Schritt 1: Köpfen
Schritt 2 : Planschleifen
Schritt 3: Polieren und Versiegeln

<<Orangenhaut>> muss nicht sein …

Am jährlich stattfindenden Concours d’Elegance von Pebble Beach staunen Besucher über die motorisierten Kunstwerke und über die absolut makellose Lackoberfläche der Automobile.

Das Geheimnis liegt im harmonischen Zusammenspiel mehrerer Komponenten. Dazu gehört der Farbton, die verwendeten Pflegeprodukte, sowie das Fehlen jeglicher Lackoberflächenstrukturen.

Diese glasartige Oberfläche entsteht wie bei einem Konzertflügel durch aufwändige nachträgliche Schleif- und Polierarbeit.

In den USA gehört die mechanische, ganzflächige Lackoberflächenveredelung schon seit langem zum Abschluss jeder erstklassigen Lackierarbeit.

Die Strukturangleichung beginnt durch grobes Vorschleifen (köpfen) mit 1200er Nassschleifpapier. Im nächsten Schritt folgt der feinere Vorschliff mit 1500er Papier zur Strukturenentfernung. 

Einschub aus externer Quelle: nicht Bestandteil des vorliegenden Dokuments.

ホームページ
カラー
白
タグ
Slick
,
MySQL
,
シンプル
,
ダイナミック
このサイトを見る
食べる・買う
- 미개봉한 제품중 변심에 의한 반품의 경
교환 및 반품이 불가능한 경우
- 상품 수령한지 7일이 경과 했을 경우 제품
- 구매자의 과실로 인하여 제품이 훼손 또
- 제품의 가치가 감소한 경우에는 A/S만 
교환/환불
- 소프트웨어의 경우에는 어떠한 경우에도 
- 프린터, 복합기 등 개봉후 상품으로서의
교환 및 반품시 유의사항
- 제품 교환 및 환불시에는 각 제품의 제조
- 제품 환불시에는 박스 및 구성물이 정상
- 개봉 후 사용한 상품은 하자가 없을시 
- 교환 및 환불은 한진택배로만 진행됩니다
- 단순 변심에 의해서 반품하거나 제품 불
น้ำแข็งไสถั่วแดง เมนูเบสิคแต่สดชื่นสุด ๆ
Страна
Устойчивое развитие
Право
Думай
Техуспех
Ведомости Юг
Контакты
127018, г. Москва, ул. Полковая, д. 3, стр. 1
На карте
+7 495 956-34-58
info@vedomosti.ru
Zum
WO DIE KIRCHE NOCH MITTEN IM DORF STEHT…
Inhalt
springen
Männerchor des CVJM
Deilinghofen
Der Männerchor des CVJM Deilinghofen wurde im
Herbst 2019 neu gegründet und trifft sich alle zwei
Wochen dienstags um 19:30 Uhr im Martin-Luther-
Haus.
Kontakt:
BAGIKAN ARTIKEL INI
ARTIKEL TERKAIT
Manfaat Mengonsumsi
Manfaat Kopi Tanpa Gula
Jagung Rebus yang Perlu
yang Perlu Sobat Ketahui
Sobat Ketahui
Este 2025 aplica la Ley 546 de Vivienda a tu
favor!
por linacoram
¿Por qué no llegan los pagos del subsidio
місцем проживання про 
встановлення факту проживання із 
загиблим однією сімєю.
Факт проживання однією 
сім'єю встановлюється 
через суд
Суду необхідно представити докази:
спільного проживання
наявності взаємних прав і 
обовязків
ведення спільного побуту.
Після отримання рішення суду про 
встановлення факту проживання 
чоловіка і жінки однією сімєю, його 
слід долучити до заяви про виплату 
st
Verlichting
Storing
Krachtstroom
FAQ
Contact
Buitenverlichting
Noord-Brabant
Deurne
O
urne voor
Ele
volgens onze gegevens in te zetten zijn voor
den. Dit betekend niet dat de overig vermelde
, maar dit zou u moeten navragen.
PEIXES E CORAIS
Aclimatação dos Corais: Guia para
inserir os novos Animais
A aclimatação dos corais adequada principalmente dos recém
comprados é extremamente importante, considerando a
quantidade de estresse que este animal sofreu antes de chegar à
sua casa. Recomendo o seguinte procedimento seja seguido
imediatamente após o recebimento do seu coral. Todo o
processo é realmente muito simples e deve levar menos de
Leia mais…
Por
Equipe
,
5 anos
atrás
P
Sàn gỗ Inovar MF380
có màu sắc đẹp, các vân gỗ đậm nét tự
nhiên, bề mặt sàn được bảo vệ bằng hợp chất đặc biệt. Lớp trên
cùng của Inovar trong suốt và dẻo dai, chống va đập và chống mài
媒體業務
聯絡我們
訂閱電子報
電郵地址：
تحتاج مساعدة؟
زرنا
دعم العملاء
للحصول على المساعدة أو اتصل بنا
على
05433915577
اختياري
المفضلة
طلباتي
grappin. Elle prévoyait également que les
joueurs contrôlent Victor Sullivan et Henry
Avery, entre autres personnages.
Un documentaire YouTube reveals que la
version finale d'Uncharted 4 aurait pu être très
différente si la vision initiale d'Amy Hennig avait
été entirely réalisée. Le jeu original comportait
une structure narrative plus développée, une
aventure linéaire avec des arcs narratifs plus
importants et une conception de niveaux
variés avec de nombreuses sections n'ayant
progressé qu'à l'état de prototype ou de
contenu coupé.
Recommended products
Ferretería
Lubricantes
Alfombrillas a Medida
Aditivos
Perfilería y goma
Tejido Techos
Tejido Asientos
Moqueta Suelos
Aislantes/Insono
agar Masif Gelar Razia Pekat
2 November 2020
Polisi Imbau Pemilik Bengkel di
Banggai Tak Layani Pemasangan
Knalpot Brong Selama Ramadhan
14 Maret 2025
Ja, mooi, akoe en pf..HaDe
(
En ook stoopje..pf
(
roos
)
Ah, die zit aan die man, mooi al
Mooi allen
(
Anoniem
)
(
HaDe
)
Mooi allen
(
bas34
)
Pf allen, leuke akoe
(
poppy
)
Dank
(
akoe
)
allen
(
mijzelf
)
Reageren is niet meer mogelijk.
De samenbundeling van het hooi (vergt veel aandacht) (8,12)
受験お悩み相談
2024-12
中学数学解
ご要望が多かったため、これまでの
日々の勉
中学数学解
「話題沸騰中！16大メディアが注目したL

Danach folgt das feine Nachschleifen mit 2000er, 2500er bis auf 4000er und dient zur Entfernung tieferer Spuren des Vorschleifens. Jetzt folgt das Aufpolieren der geschliffenen Lackoberfläche, zuerst mit der Schleifpaste, dann der feineren Schleifpolitur und zuletzt der Hochglanzpolitur. Abschließend zu dem Veredelungsverfahren wird eine Versiegelungsschicht auf die Lackierung aufgetragen, damit die überarbeitete Lackoberfläche vor schädigenden Umwelteinflüssen geschützt wird.

In der amerikanischen Automobilbranche gibt es seit Jahren Spezialisten der Oberflächenaufbereitung. Der Einsatz bleibt dabei keineswegs nur auf kostspielige Oldtimer beschränkt, sondern wird auch zur Korrektur missratener Neulackierung bei neuen Automobilen eingesetzt. Also beispielsweise um Staubeinschlüsse, Absackungen oder Läufer zum Verschwinden zu bringen.